SOGGETTI BENEFICIARI
- Comuni sopra i 5.000 abitanti (secondo il censimento ISTAT al primo gennaio 2025);
- Comuni con una popolazione pari o inferiore ai 5.000 abitanti (secondo il censimento ISTAT al primo gennaio 2025), ma in grado di raggiugere la soglia dei 5.000 abitanti attraverso un accordo con altri Enti Locali confinanti.
INTERVENTI AMMISSIBILI
- opere destinate alla realizzazione di nuovi impianti sportivi con destinazione all’attività agonistica;
- opere destinate alla demolizione e ricostruzione dell’impianto sportivo, a energia quasi zero (nZEB);
- opere destinate alla manutenzione straordinaria, alla messa in sicurezza, all’abbattimento delle barriere architettoniche e all’adeguamento o miglioramento sismico, attraverso lavori di ristrutturazione, adeguamento funzionale, nonché demolizione/ricostruzione degli impianti sportivi, ivi inclusa la fornitura di attrezzature sportive necessarie per l’allestimento di strutture e impianti, nei limiti del 10% del contributo richiesto;
- opere finalizzate all’efficientamento energetico, messa a norma dell’impiantistica, installazione e messa in opera di sistemi di building automation, ed ulteriori interventi strumentali e connessi all’impianto sportivo, attraverso lavori di risanamento, recupero e adeguamento degli impianti tecnologici.
AGEVOLAZIONE
- importo massimo di euro 3.000.000,00, per tutti i Comuni a prescindere dalla numerosità della
popolazione residente (fermo restando la soglia dei 5.000 abitanti, raggiungibile anche per i Comuni
più piccoli con un accordo tra Comuni confinanti), per la realizzazione di nuovi impianti sportivi dedicati all’attività agonistica. - importo massimo di euro 3.000.000,00, per tutti i Comuni a prescindere dalla numerosità della
popolazione residente (fermo restando la soglia dei 5.000 abitanti, raggiungibile anche per i Comuni
più piccoli con un accordo tra Comuni confinanti), per la demolizione e ricostruzione di un intero
impianto sportivo. Nel caso particolare di demolizione integrale di tendostrutture o tensostrutture e
relativa ricostruzione, l’importo massimo è di euro 500.000,00, per tutti i Comuni, a prescindere dalla
numerosità della popolazione residente; - importo massimo di euro 1.500.000,00 per i Comuni con un numero di abitanti superiore ai 50.000
(secondo il censimento ISTAT al 1° gennaio 2025); - importo massimo di euro 1.000.000,00 per i Comuni con popolazione residente oltre i 15.000 e fino
a 50.000 abitanti (secondo il censimento ISTAT al 1° gennaio 2025); - importo massimo di euro 800.000,00 per i Comuni con popolazione residente fino a 15.000 abitanti
(secondo il censimento ISTAT al 1° gennaio 2025).

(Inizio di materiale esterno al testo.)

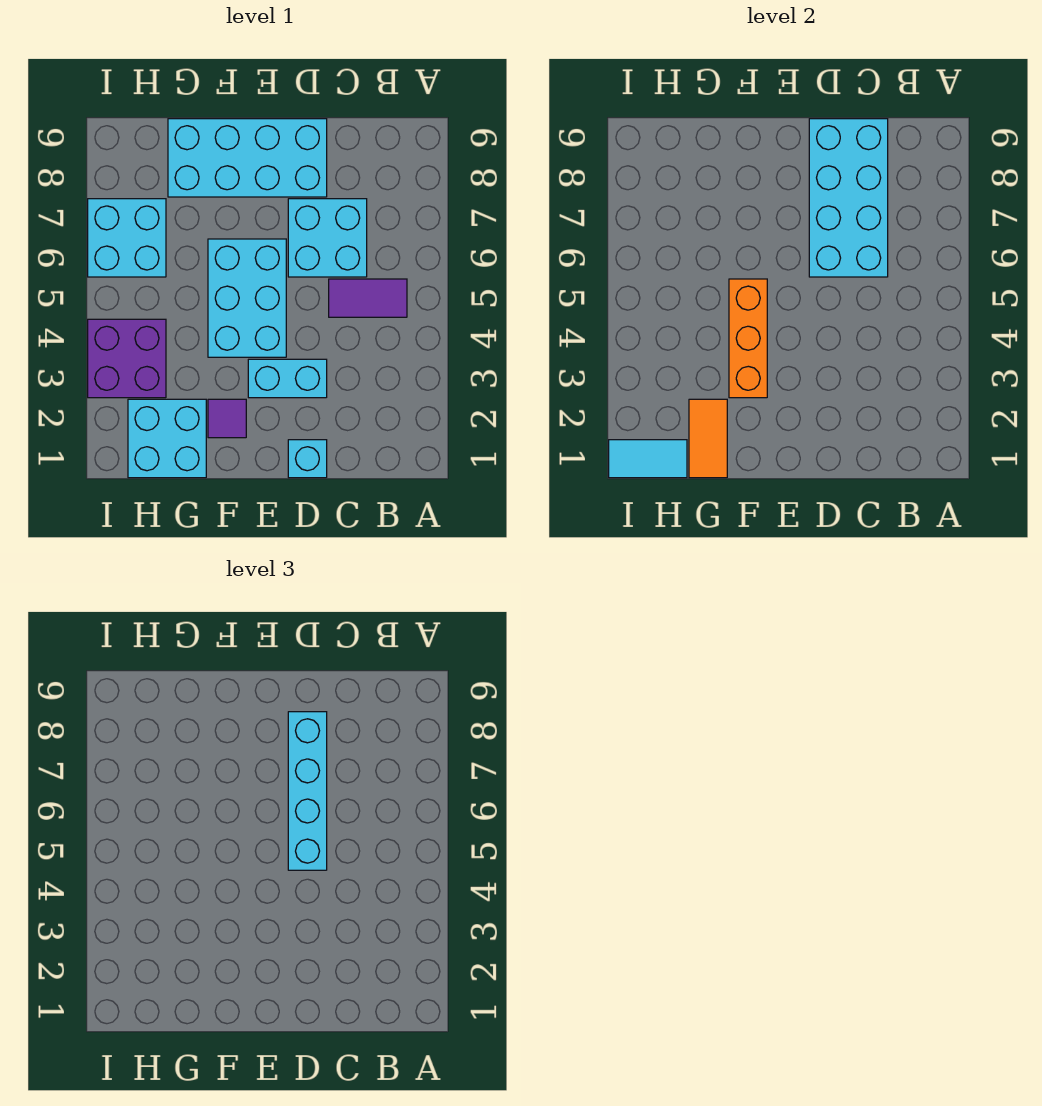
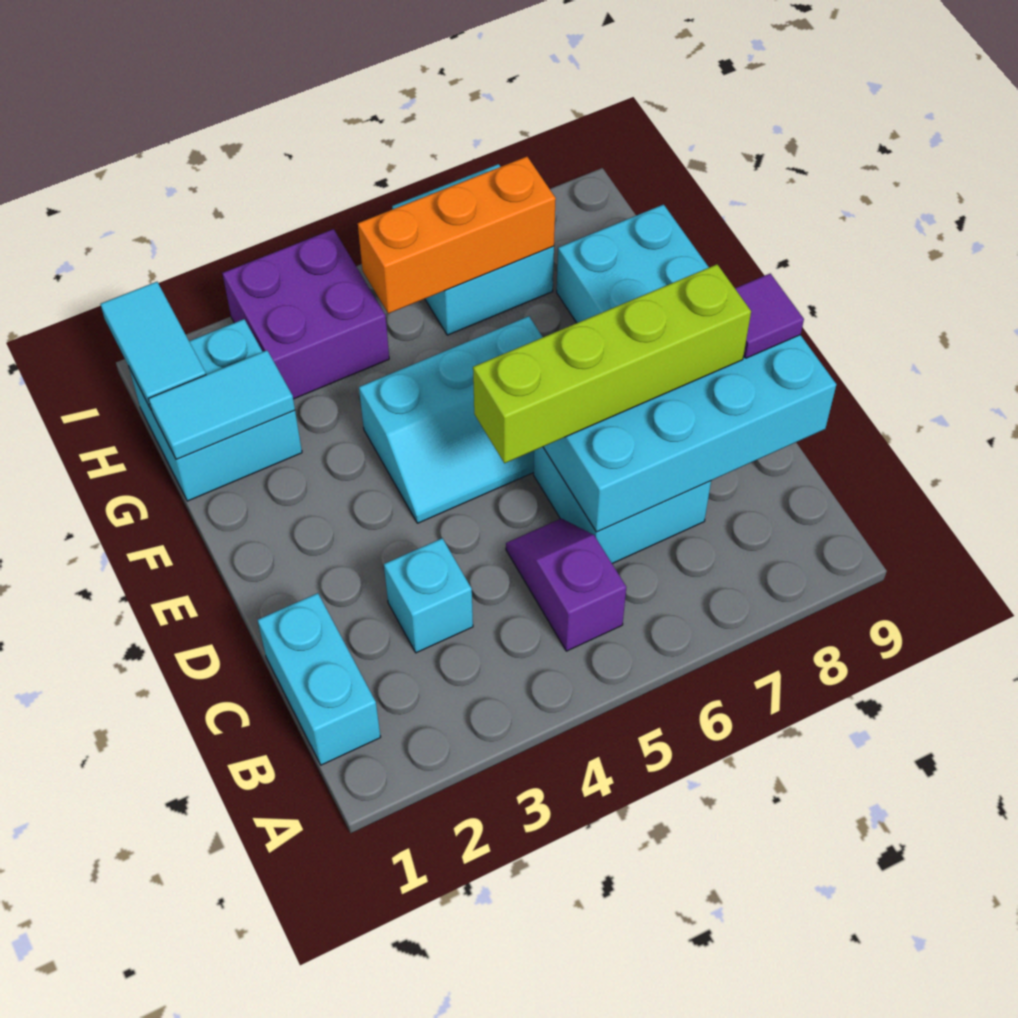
purple tile B5:C5 level 1 -> purple slope B5:C5 level 1 top B
cyan brick D1 level 1 -> cyan brick C3 level 1
cyan brick D3:E3 level 1 -> cyan brick B1:C1 level 1
cyan brick D5:D8 level 3 -> lime brick D5:D8 level 3
cyan brick E4:F6 level 1 -> cyan slope E4:F6 level 1 top F
purple tile F2 level 1 -> purple tile D9 level 3
orange brick F3:F5 level 2 -> orange brick H5:H7 level 2
orange tile G1:G2 level 2 -> cyan tile G1:G2 level 2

È, in ogni caso, prevista una quota di cofinanziamento a carico del Comune richiedente pari ad almeno il 15% del contributo, qualora il contributo richiesto sia d’importo superiore ad euro 1.000.000,00, e ad almeno il 10% del contributo, qualora il contributo richiesto sia d’importo pari o inferiore ad euro 1.000.000,00.